Gearing for Your Use Case
For bashing, aim for a ratio that keeps motor temperature under 160°F (70°C) after a full battery run. For racing on smooth surfaces, run the tallest gear you can without heat-soaking the motor. For crawling and rock racing, go as short (numerically high ratio) as your gearbox allows — speed is irrelevant and low RPM keeps motor temps cool. Check the recommendation box for a custom tip based on your selected use case.
Frequently Asked Questions
Is this RC gear ratio calculator free?
Yes, this RC gear ratio calculator is completely free. No account or signup is required. Enter your pinion, spur, and motor specs to get instant results.
Is my data private when using this tool?
All calculations run entirely in your browser. No data is sent to any server or stored anywhere. Your RC build specs remain completely private.
What is the difference between pinion and spur gear in RC cars?
The pinion gear is the small gear attached to the motor shaft. The spur gear is the larger gear it meshes with. The ratio of spur teeth to pinion teeth gives the primary gear reduction. More pinion teeth (larger pinion) = higher speed, less torque. Fewer pinion teeth = more torque, less speed, cooler-running motors.

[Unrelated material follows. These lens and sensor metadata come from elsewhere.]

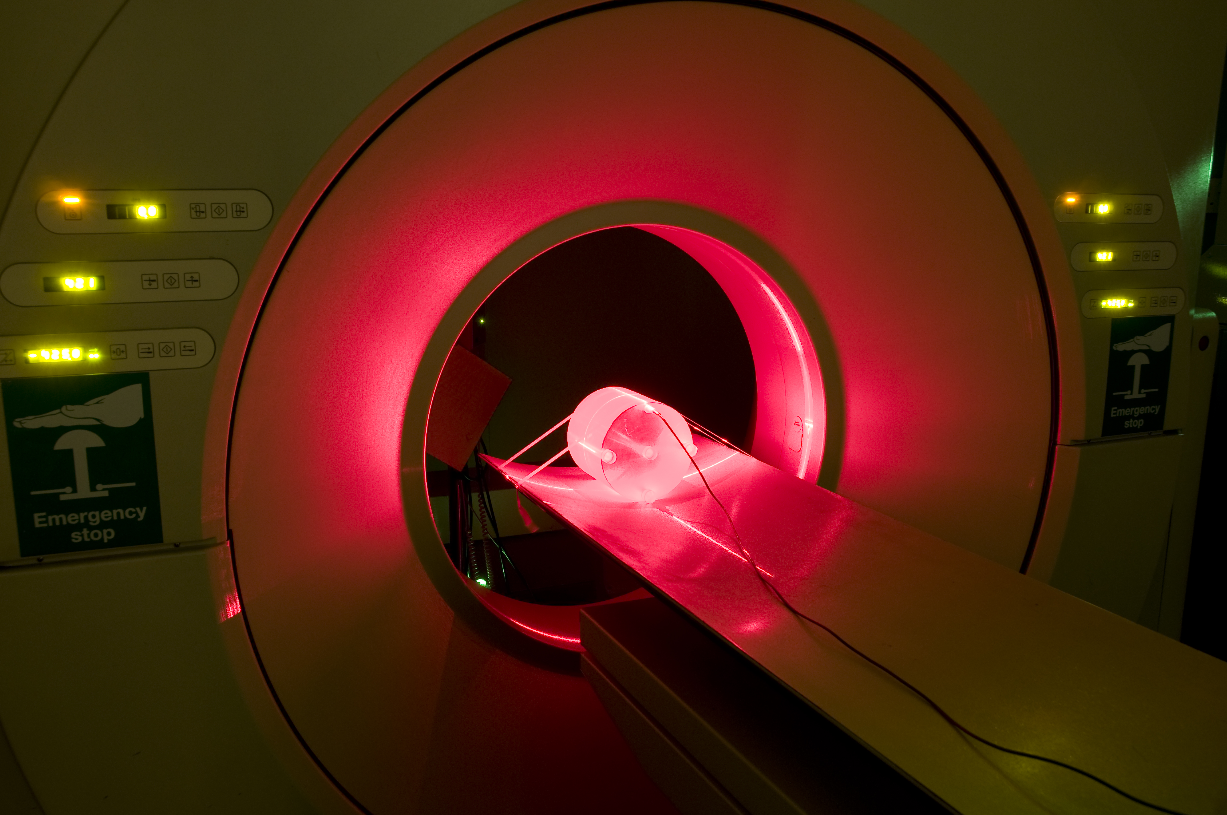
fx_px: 1123
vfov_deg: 39.9
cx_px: 614
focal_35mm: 33
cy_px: 408
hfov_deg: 57.3
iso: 200
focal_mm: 22
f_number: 8
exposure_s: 30
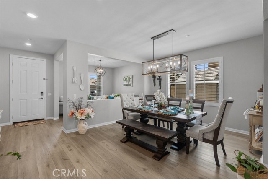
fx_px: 119
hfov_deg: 96.7
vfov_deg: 73.8
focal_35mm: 16
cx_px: 134
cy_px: 90
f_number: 8
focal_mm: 16
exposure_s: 1/15
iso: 2000
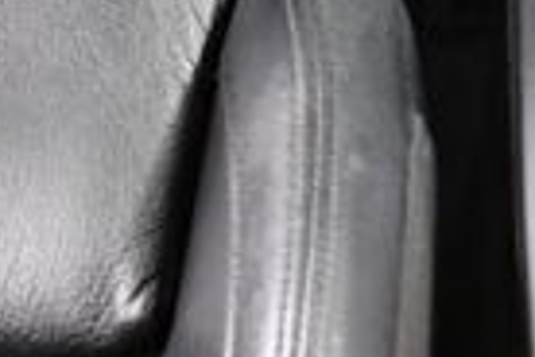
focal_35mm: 167
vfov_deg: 7.8
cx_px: 1000
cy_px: -378
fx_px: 2482
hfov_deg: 11.3
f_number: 3.5
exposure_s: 1/60
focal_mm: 18
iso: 5600
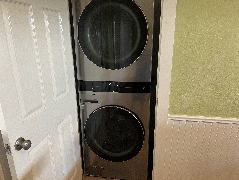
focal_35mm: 26
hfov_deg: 67.3
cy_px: 90
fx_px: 180
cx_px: 120
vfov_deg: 53.1
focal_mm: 5.7
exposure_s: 1/60
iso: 160
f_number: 1.5
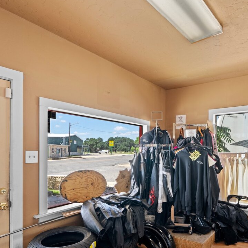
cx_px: 141
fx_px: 203
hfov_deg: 62.7
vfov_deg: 62.1
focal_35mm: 25
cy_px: 155
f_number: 8
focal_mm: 13
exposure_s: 1/6
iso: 100
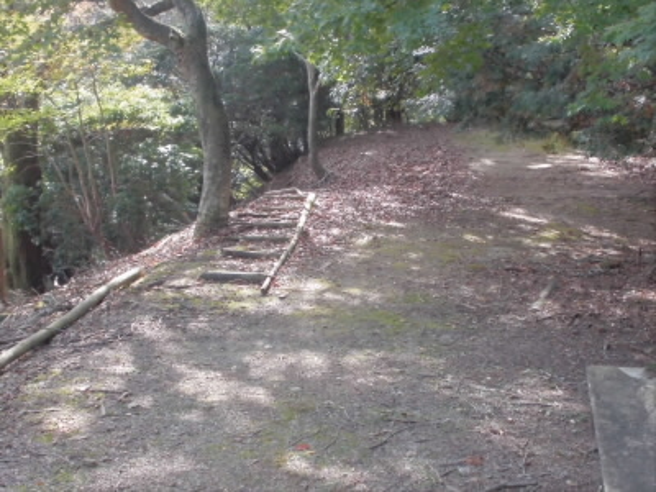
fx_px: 929
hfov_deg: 38.9
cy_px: 246
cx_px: 328
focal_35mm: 49
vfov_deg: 29.7
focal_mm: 8.9
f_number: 4.8
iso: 400
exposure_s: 1/60
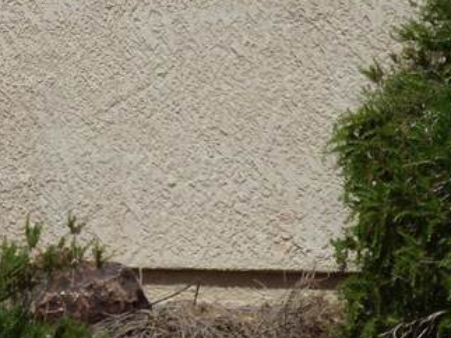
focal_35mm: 111
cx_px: 59
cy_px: -78
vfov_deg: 13.0
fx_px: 1446
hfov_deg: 17.5
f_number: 4
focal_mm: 4.83
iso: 100
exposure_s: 1/1600
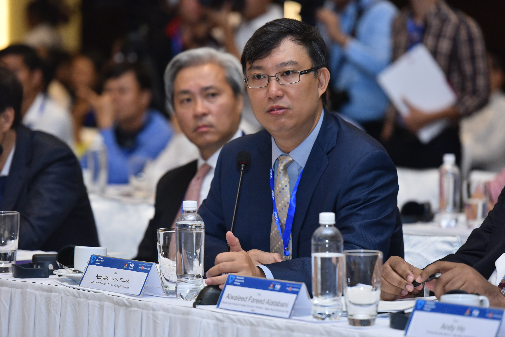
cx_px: 252
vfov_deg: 7.8
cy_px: 168
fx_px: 2455
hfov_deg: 11.7
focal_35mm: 175
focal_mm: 175
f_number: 3.2
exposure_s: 1/250
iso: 1600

How do I calculate RC car top speed?
Top speed = (Motor KV × Battery Voltage × Tire Circumference) / (Final Drive Ratio × Efficiency Factor × 1000). The final drive ratio is the product of the pinion/spur ratio and the internal gearbox ratio. This calculator does all the math — just enter your pinion teeth, spur teeth, motor KV, voltage, and tire size.
What is the internal gear ratio in RC cars?
Many RC vehicles have an internal transmission or differential gear ratio built into the gearbox, separate from the pinion-spur reduction. RTR (ready-to-run) vehicles often have internal ratios between 2:1 and 4:1. The final drive ratio is the pinion-spur ratio multiplied by this internal ratio. Check your vehicle's manual for the internal ratio.
What is rollout distance in RC?
Rollout is the distance your RC car travels per revolution of the motor shaft, accounting for the full drive train. It tells you how 'tall' your gearing is. Higher rollout (more distance per motor rev) means top-speed biased gearing. Lower rollout means torque-biased gearing better for crawling, rough terrain, or acceleration.
What gear ratio is best for bashing vs racing vs crawling?
For bashing (speed + durability), use a moderate ratio that keeps motor temps under 160°F. For racing on smooth tracks, run the tallest ratio that still produces smooth acceleration without motor heat. For crawling and rock racing, use the lowest (most torque) ratio available — speed is irrelevant and motor temps won't be an issue since you're moving slowly.
How do I prevent my RC motor from overheating?
If the motor runs hot (over 160°F / 70°C after a 5-minute run), switch to a smaller pinion gear to reduce the gear ratio. This reduces motor load and temperature. Also check mesh spacing — too tight or too loose adds friction. Adding a motor heatsink and fan also helps for high-performance builds.